> **Written task**
Transcribe the records below word for word, beginning with the first line and stopping after the line that contains "Rezaei Shahmirzadi (aein.rezaeishahmirzadi@rub.de)"; pictures are not part of the copy.

> **Design files in text formats**
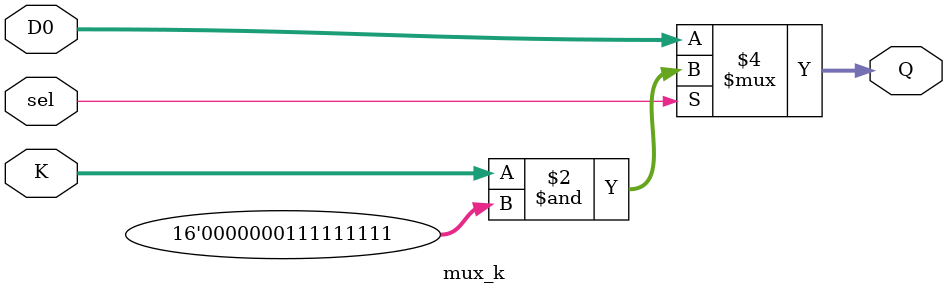
<source format=v>
module mux_k (
    input sel,
    input [15:0] D0,
    input [15:0] K,
    output reg [15:0] Q
);
    always @(D0 or K or sel) begin
        if (sel) begin
            Q <= K & 16'h01ff;
        end else begin
            Q <= D0;
        end
    end
endmodule
</source>
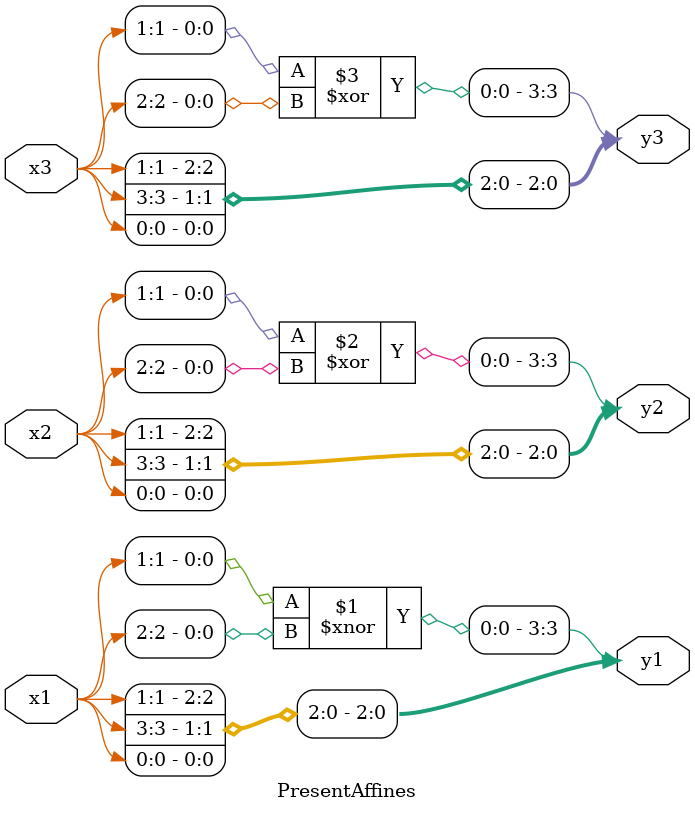
<source format=v>
/*
* -----------------------------------------------------------------
* AUTHOR  : Aein Rezaei Shahmirzadi (aein.rezaeishahmirzadi@rub.de)
* DOCUMENT: "Cryptanalysis of Efficient Masked Ciphers: Applications to Low Latency" (TCHES 2022, Issue 1)
* -----------------------------------------------------------------
*
* Copyright (c) 2021, Aein Rezaei Shahmirzadi
*
* All rights reserved.
*
* THIS SOFTWARE IS PROVIDED BY THE COPYRIGHT HOLDERS AND CONTRIBUTORS "AS IS" AND
* ANY EXPRESS OR IMPLIED WARRANTIES, INCLUDING, BUT NOT LIMITED TO, THE IMPLIED
* WARRANTIES OF MERCHANTABILITY AND FITNESS FOR A PARTICULAR PURPOSE ARE
* DISCLAIMED. IN NO EVENT SHALL THE COPYRIGHT HOLDER OR CONTRIBUTERS BE LIABLE FOR ANY
* DIRECT, INDIRECT, INCIDENTAL, SPECIAL, EXEMPLARY, OR CONSEQUENTIAL DAMAGES
* (INCLUDING, BUT NOT LIMITED TO, PROCUREMENT OF SUBSTITUTE GOODS OR SERVICES;
* LOSS OF USE, DATA, OR PROFITS; OR BUSINESS INTERRUPTION) HOWEVER CAUSED AND
* ON ANY THEORY OF LIABILITY, WHETHER IN CONTRACT, STRICT LIABILITY, OR TORT
* (INCLUDING NEGLIGENCE OR OTHERWISE) ARISING IN ANY WAY OUT OF THE USE OF THIS
* SOFTWARE, EVEN IF ADVISED OF THE POSSIBILITY OF SUCH DAMAGE.
*
* Please see LICENSE and README for license and further instructions.
*/

module PresentAffines(
    input [3:0] x1,
    input [3:0] x2,
    input [3:0] x3,
    output [3:0] y1,
    output [3:0] y2,
    output [3:0] y3
    );

	parameter num = 1;

	
	generate
		//input affine
		if(num == 1) begin
			assign y1 = {x1[1] ~^ x1[2],x1[1],x1[3],x1[0]};
			assign y2 = {x2[1] ^ x2[2],x2[1],x2[3],x2[0]};
			assign y3 = {x3[1] ^ x3[2],x3[1],x3[3],x3[0]};
		end
		//output affine
		if(num == 2) begin
			assign y1 = {x1[1],x1[2] ^ x1[3],x1[0],x1[2]};
			assign y2 = {x2[1],x2[2] ^ x2[3],x2[0],x2[2]};
			assign y3 = {~x3[1],x3[2] ^ x3[3],x3[0],x3[2]};
		end
		//middle affine
		if(num == 3) begin
			assign y1 = {1'b1 ^ x1[0] ^ x1[2],x1[0],x1[1],x1[1] ^ x1[3]};
			assign y2 = {x2[0] ^ x2[2],x2[0],x2[1],x2[1] ^ x2[3]};
			assign y3 = {x3[0] ^ x3[2],x3[0],x3[1],x3[1] ^ x3[3]};
		end
   endgenerate

endmodule

</source>
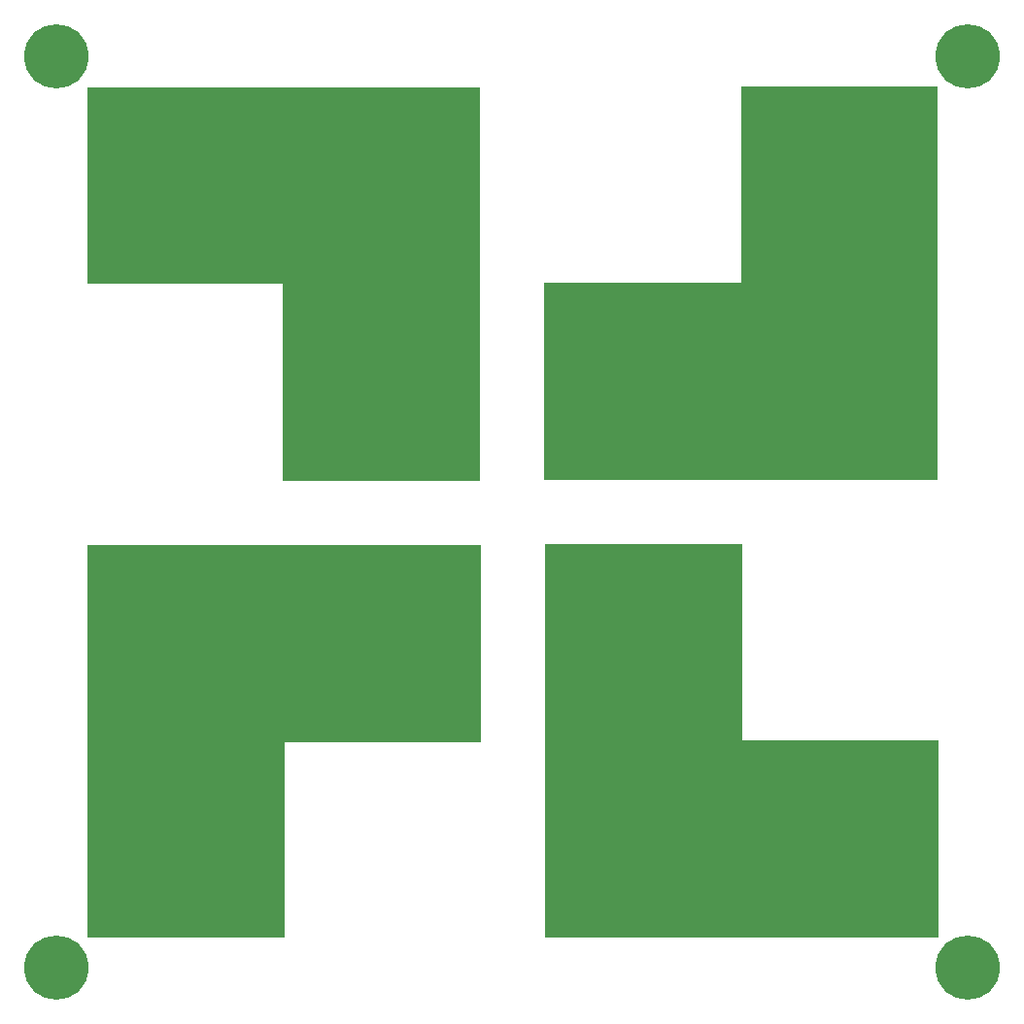
<source format=gbl>
%MOIN*%
%OFA0B0*%
%FSLAX46Y46*%
%IPPOS*%
%LPD*%
%ADD10C,0.00039370078740157485*%
%ADD11C,0.22047244094488189*%
%ADD22C,0.00039370078740157485*%
%ADD23C,0.22047244094488189*%
%ADD24C,0.00039370078740157485*%
%ADD25C,0.22047244094488189*%
%ADD26C,0.00039370078740157485*%
%ADD27C,0.22047244094488189*%
D10*
G36*
X0000509726Y0003089042D02*
G01*
X0000509739Y0002753168D01*
X0001181466Y0002753168D01*
X0001181478Y0002416118D01*
X0001181490Y0002079068D01*
X0001855593Y0002079068D01*
X0001855580Y0003424929D01*
X0001182647Y0003424923D01*
X0000509714Y0003424917D01*
X0000509726Y0003089042D01*
G37*
X0000509726Y0003089042D02*
X0000509739Y0002753168D01*
X0001181466Y0002753168D01*
X0001181478Y0002416118D01*
X0001181490Y0002079068D01*
X0001855593Y0002079068D01*
X0001855580Y0003424929D01*
X0001182647Y0003424923D01*
X0000509714Y0003424917D01*
X0000509726Y0003089042D01*
D11*
X0000404839Y0003532168D03*
G04 next file*
G04 #@! TF.GenerationSoftware,KiCad,Pcbnew,(5.1.5)-3*
G04 #@! TF.CreationDate,2019-12-21T12:13:30-08:00*
G04 #@! TF.ProjectId,mole-diamond-keychain,6d6f6c65-2d64-4696-916d-6f6e642d6b65,A*
G04 #@! TF.SameCoordinates,Original*
G04 #@! TF.FileFunction,Copper,L2,Bot*
G04 #@! TF.FilePolarity,Positive*
G04 Gerber Fmt 4.6, Leading zero omitted, Abs format (unit mm)*
G04 Created by KiCad (PCBNEW (5.1.5)-3) date 2019-12-21 12:13:30*
G04 APERTURE LIST*
G04 APERTURE END LIST*
D22*
G36*
X0000847964Y0000509726D02*
G01*
X0001183839Y0000509739D01*
X0001183839Y0001181466D01*
X0001520889Y0001181478D01*
X0001857939Y0001181490D01*
X0001857939Y0001855593D01*
X0000512077Y0001855580D01*
X0000512084Y0001182647D01*
X0000512090Y0000509714D01*
X0000847964Y0000509726D01*
G37*
X0000847964Y0000509726D02*
X0001183839Y0000509739D01*
X0001183839Y0001181466D01*
X0001520889Y0001181478D01*
X0001857939Y0001181490D01*
X0001857939Y0001855593D01*
X0000512077Y0001855580D01*
X0000512084Y0001182647D01*
X0000512090Y0000509714D01*
X0000847964Y0000509726D01*
D23*
X0000404839Y0000404839D03*
G04 next file*
G04 #@! TF.GenerationSoftware,KiCad,Pcbnew,(5.1.5)-3*
G04 #@! TF.CreationDate,2019-12-21T12:13:30-08:00*
G04 #@! TF.ProjectId,mole-diamond-keychain,6d6f6c65-2d64-4696-916d-6f6e642d6b65,A*
G04 #@! TF.SameCoordinates,Original*
G04 #@! TF.FileFunction,Copper,L2,Bot*
G04 #@! TF.FilePolarity,Positive*
G04 Gerber Fmt 4.6, Leading zero omitted, Abs format (unit mm)*
G04 Created by KiCad (PCBNEW (5.1.5)-3) date 2019-12-21 12:13:30*
G04 APERTURE LIST*
G04 APERTURE END LIST*
D24*
G36*
X0003427280Y0000847964D02*
G01*
X0003427268Y0001183839D01*
X0002755541Y0001183839D01*
X0002755529Y0001520889D01*
X0002755517Y0001857939D01*
X0002081414Y0001857939D01*
X0002081427Y0000512077D01*
X0002754360Y0000512084D01*
X0003427293Y0000512090D01*
X0003427280Y0000847964D01*
G37*
X0003427280Y0000847964D02*
X0003427268Y0001183839D01*
X0002755541Y0001183839D01*
X0002755529Y0001520889D01*
X0002755517Y0001857939D01*
X0002081414Y0001857939D01*
X0002081427Y0000512077D01*
X0002754360Y0000512084D01*
X0003427293Y0000512090D01*
X0003427280Y0000847964D01*
D25*
X0003532168Y0000404839D03*
G04 next file*
G04 #@! TF.GenerationSoftware,KiCad,Pcbnew,(5.1.5)-3*
G04 #@! TF.CreationDate,2019-12-21T12:13:30-08:00*
G04 #@! TF.ProjectId,mole-diamond-keychain,6d6f6c65-2d64-4696-916d-6f6e642d6b65,A*
G04 #@! TF.SameCoordinates,Original*
G04 #@! TF.FileFunction,Copper,L2,Bot*
G04 #@! TF.FilePolarity,Positive*
G04 Gerber Fmt 4.6, Leading zero omitted, Abs format (unit mm)*
G04 Created by KiCad (PCBNEW (5.1.5)-3) date 2019-12-21 12:13:30*
G04 APERTURE LIST*
G04 APERTURE END LIST*
D26*
G36*
X0003089042Y0003427280D02*
G01*
X0002753168Y0003427268D01*
X0002753168Y0002755541D01*
X0002416118Y0002755529D01*
X0002079068Y0002755517D01*
X0002079068Y0002081414D01*
X0003424929Y0002081427D01*
X0003424923Y0002754360D01*
X0003424917Y0003427293D01*
X0003089042Y0003427280D01*
G37*
X0003089042Y0003427280D02*
X0002753168Y0003427268D01*
X0002753168Y0002755541D01*
X0002416118Y0002755529D01*
X0002079068Y0002755517D01*
X0002079068Y0002081414D01*
X0003424929Y0002081427D01*
X0003424923Y0002754360D01*
X0003424917Y0003427293D01*
X0003089042Y0003427280D01*
D27*
X0003532168Y0003532168D03*
M02*
</source>
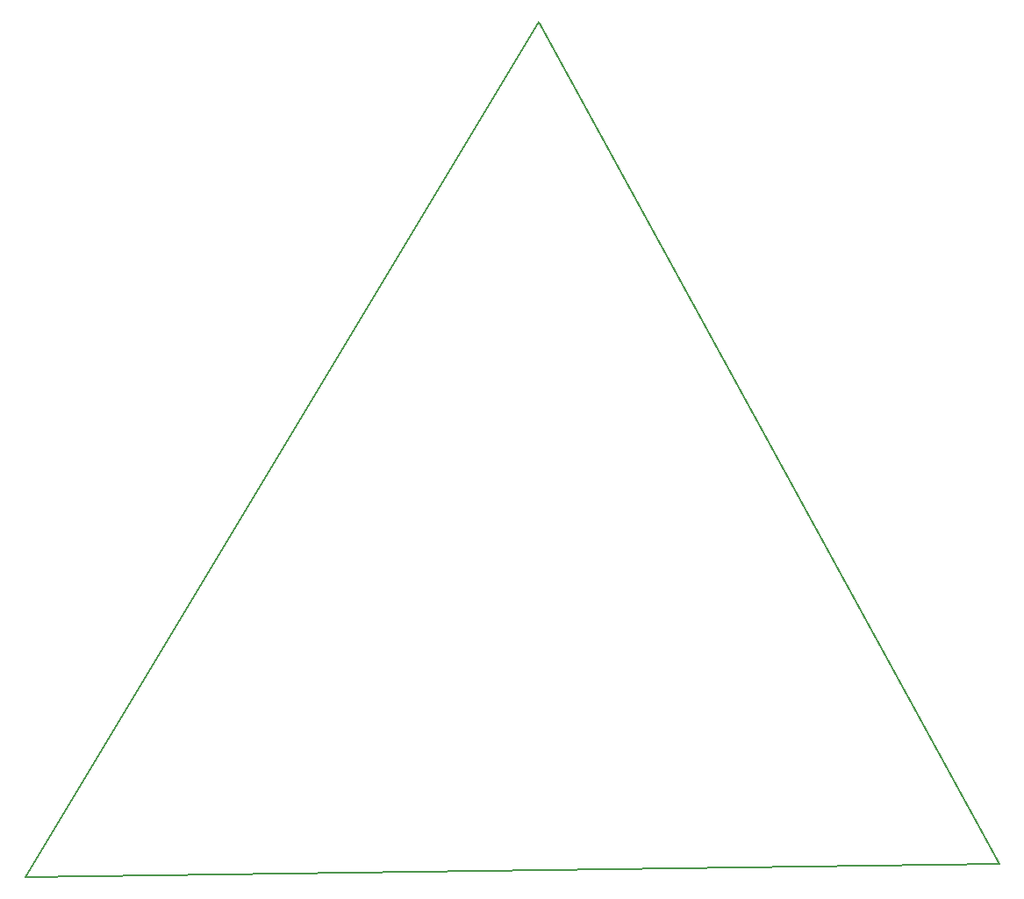
<source format=gbr>
G04 EAGLE Gerber X2 export*
%TF.Part,Single*%
%TF.FileFunction,Copper,L1,Top,Mixed*%
%TF.FilePolarity,Positive*%
%TF.GenerationSoftware,Autodesk,EAGLE,8.7.1*%
%TF.CreationDate,2018-04-25T02:37:23Z*%
G75*
%MOMM*%
%FSLAX34Y34*%
%LPD*%
%AMOC8*
5,1,8,0,0,1.08239X$1,22.5*%
G01*
%ADD10C,0.152400*%


D10*
X0Y0D02*
X495300Y825500D01*
X939800Y12700D01*
X0Y0D01*
M02*

</source>
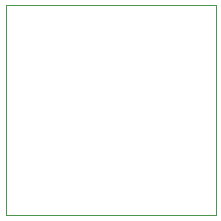
<source format=gm1>
G04 #@! TF.GenerationSoftware,KiCad,Pcbnew,(5.1.6)-1*
G04 #@! TF.CreationDate,2020-05-31T12:00:00+09:00*
G04 #@! TF.ProjectId,NOT,4e4f542e-6b69-4636-9164-5f7063625858,rev?*
G04 #@! TF.SameCoordinates,Original*
G04 #@! TF.FileFunction,Profile,NP*
%FSLAX46Y46*%
G04 Gerber Fmt 4.6, Leading zero omitted, Abs format (unit mm)*
G04 Created by KiCad (PCBNEW (5.1.6)-1) date 2020-05-31 12:00:00*
%MOMM*%
%LPD*%
G01*
G04 APERTURE LIST*
G04 #@! TA.AperFunction,Profile*
%ADD10C,0.050000*%
G04 #@! TD*
G04 APERTURE END LIST*
D10*
X123825000Y-88900000D02*
X123825000Y-71120000D01*
X141605000Y-88900000D02*
X123825000Y-88900000D01*
X141605000Y-71120000D02*
X141605000Y-88900000D01*
X123825000Y-71120000D02*
X141605000Y-71120000D01*
M02*

</source>
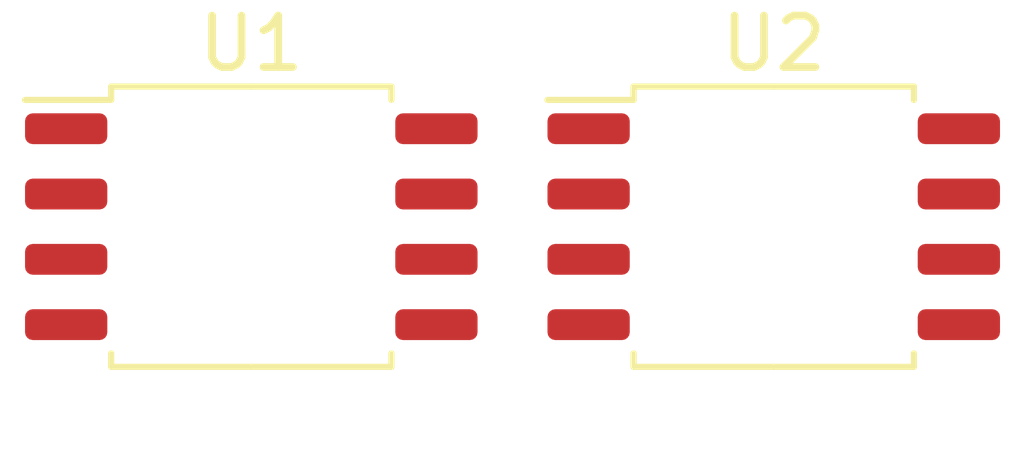
<source format=kicad_pcb>
(kicad_pcb (version 20221018) (generator pcbnew)

  (general
    (thickness 1.6)
  )

  (paper "A4")
  (layers
    (0 "F.Cu" signal)
    (31 "B.Cu" signal)
    (32 "B.Adhes" user "B.Adhesive")
    (33 "F.Adhes" user "F.Adhesive")
    (34 "B.Paste" user)
    (35 "F.Paste" user)
    (36 "B.SilkS" user "B.Silkscreen")
    (37 "F.SilkS" user "F.Silkscreen")
    (38 "B.Mask" user)
    (39 "F.Mask" user)
    (40 "Dwgs.User" user "User.Drawings")
    (41 "Cmts.User" user "User.Comments")
    (42 "Eco1.User" user "User.Eco1")
    (43 "Eco2.User" user "User.Eco2")
    (44 "Edge.Cuts" user)
    (45 "Margin" user)
    (46 "B.CrtYd" user "B.Courtyard")
    (47 "F.CrtYd" user "F.Courtyard")
    (48 "B.Fab" user)
    (49 "F.Fab" user)
    (50 "User.1" user)
    (51 "User.2" user)
    (52 "User.3" user)
    (53 "User.4" user)
    (54 "User.5" user)
    (55 "User.6" user)
    (56 "User.7" user)
    (57 "User.8" user)
    (58 "User.9" user)
  )

  (setup
    (pad_to_mask_clearance 0)
    (pcbplotparams
      (layerselection 0x00010fc_ffffffff)
      (plot_on_all_layers_selection 0x0000000_00000000)
      (disableapertmacros false)
      (usegerberextensions false)
      (usegerberattributes true)
      (usegerberadvancedattributes true)
      (creategerberjobfile true)
      (dashed_line_dash_ratio 12.000000)
      (dashed_line_gap_ratio 3.000000)
      (svgprecision 4)
      (plotframeref false)
      (viasonmask false)
      (mode 1)
      (useauxorigin false)
      (hpglpennumber 1)
      (hpglpenspeed 20)
      (hpglpendiameter 15.000000)
      (dxfpolygonmode true)
      (dxfimperialunits true)
      (dxfusepcbnewfont true)
      (psnegative false)
      (psa4output false)
      (plotreference true)
      (plotvalue true)
      (plotinvisibletext false)
      (sketchpadsonfab false)
      (subtractmaskfromsilk false)
      (outputformat 1)
      (mirror false)
      (drillshape 1)
      (scaleselection 1)
      (outputdirectory "")
    )
  )

  (net 0 "")
  (net 1 "Net-(U1-CLK)")
  (net 2 "Net-(U1-DO(IO1))")
  (net 3 "GND")
  (net 4 "Net-(U2-CLK)")
  (net 5 "Net-(U2-DO(IO1))")
  (net 6 "+4V")

  (footprint "Package_SO:SOIC-8_5.23x5.23mm_P1.27mm" (layer "F.Cu") (at 146.26 79.375))

  (footprint "Package_SO:SOIC-8_5.23x5.23mm_P1.27mm" (layer "F.Cu") (at 136.1 79.375))

)

</source>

> **Answer to this task**
<source format=v>
module mux_k (
    input sel,
    input [15:0] D0,
    input [15:0] K,
    output reg [15:0] Q
);
    always @(D0 or K or sel) begin
        if (sel) begin
            Q <= K & 16'h01ff;
        end else begin
            Q <= D0;
        end
    end
endmodule
</source>
<source format=v>
/*
* -----------------------------------------------------------------
* AUTHOR  : Aein Rezaei Shahmirzadi (aein.rezaeishahmirzadi@rub.de)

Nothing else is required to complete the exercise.